ESTO YA NO ES PRÁCTICO.

Envejezco. Lo noto en un montón de avisos que empiezan a parecer sentencias.

Me he vuelto de lágrima fácil. A mí, que me conmueven muy pocas cosas, y la gran mayoría las he encontrado entre las páginas de algún libro, me asaltan ahora una ganas de llorar que quedan en eso, en ganas, acompañadas de una o dos gotitas traicioneras que empañan la mirada y se escurren por entre las patas de gallo.

Pues la semana pasada, cuando vi la fotografía que encabeza estos párrafos y leí lo que escribió Adolfo: “esto ya no es práctico”, sentí cómo se removía algo en mi interior que no sé cómo nombrar, pero que definitivamente estrujó mi corazón. La fotografía no cuenta ninguna historia, o tal vez sí, pero no es explícita en lo absoluto. Sólo es un gran montón de libros apilados al tuntún sobre una superficie de madera, colocada delante de un pequeño librero también atestado.

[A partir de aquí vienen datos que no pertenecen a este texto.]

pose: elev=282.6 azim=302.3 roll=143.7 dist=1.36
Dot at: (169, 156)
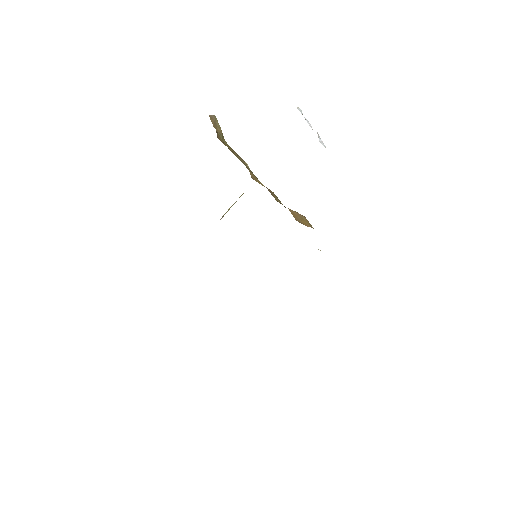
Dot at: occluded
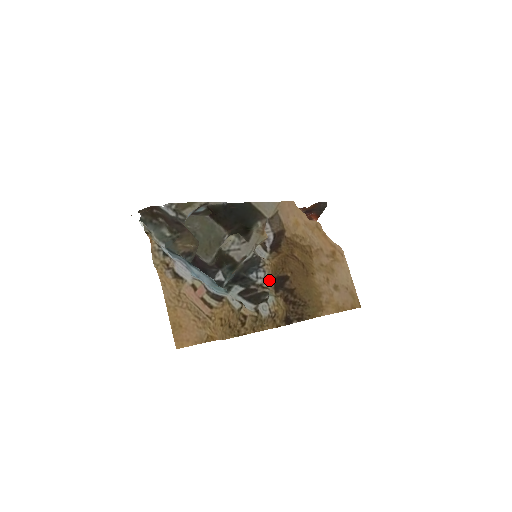
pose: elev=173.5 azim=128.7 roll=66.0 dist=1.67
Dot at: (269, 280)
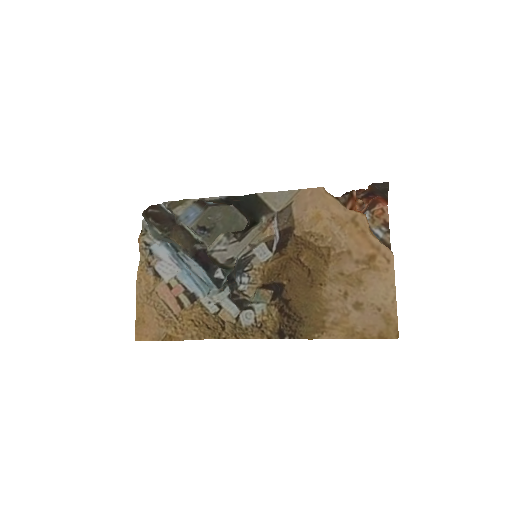
Dot at: (252, 287)
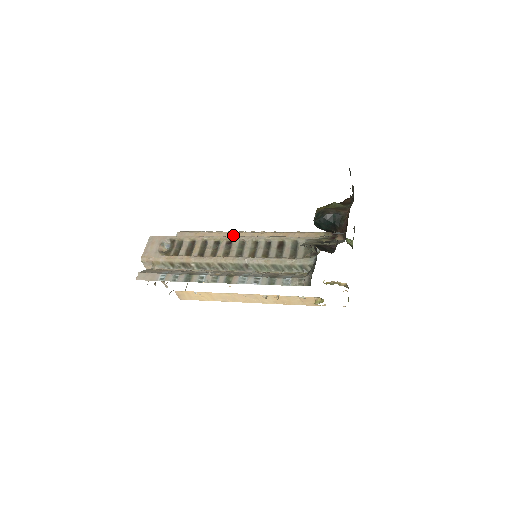
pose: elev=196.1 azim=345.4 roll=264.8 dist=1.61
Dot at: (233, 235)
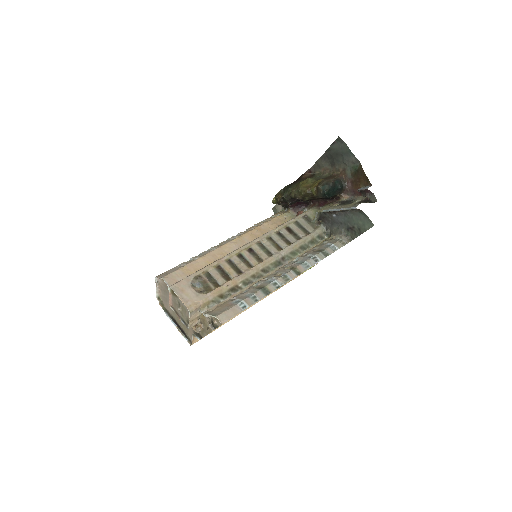
Dot at: (218, 251)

¿Cuál es esa historia sin contar? La mía, tal vez, la de hace muchos ayeres, cuando leía, leía y leía. Cuando el celular no había llegado a mi vida, ni la docencia, ni las “clases” diarias de francés (gracias al Duolingo), ni las cientos de páginas a revisar en cada toca que resolví en la Sala, ni las maratónicas sesiones necesarias para implementar la reforma laboral o, más recientemente, el incesante ajetreo electoral.

Esa fotografía me recuerda a mí y al placer íntimo, cálido, entrañable, que experimentaba un yo maravillado por la armonía, la belleza, la profundidad o la sabiduría guardadas dentro de los miles y miles de páginas leídas durante mi adolescencia y juventud. Historias de amor, de aventuras, de muerte, de intriga; biografías, dramaturgia, poesía, ensayos, ¡cuánto leí y cuánto disfruté! ¡Cuánto conocí!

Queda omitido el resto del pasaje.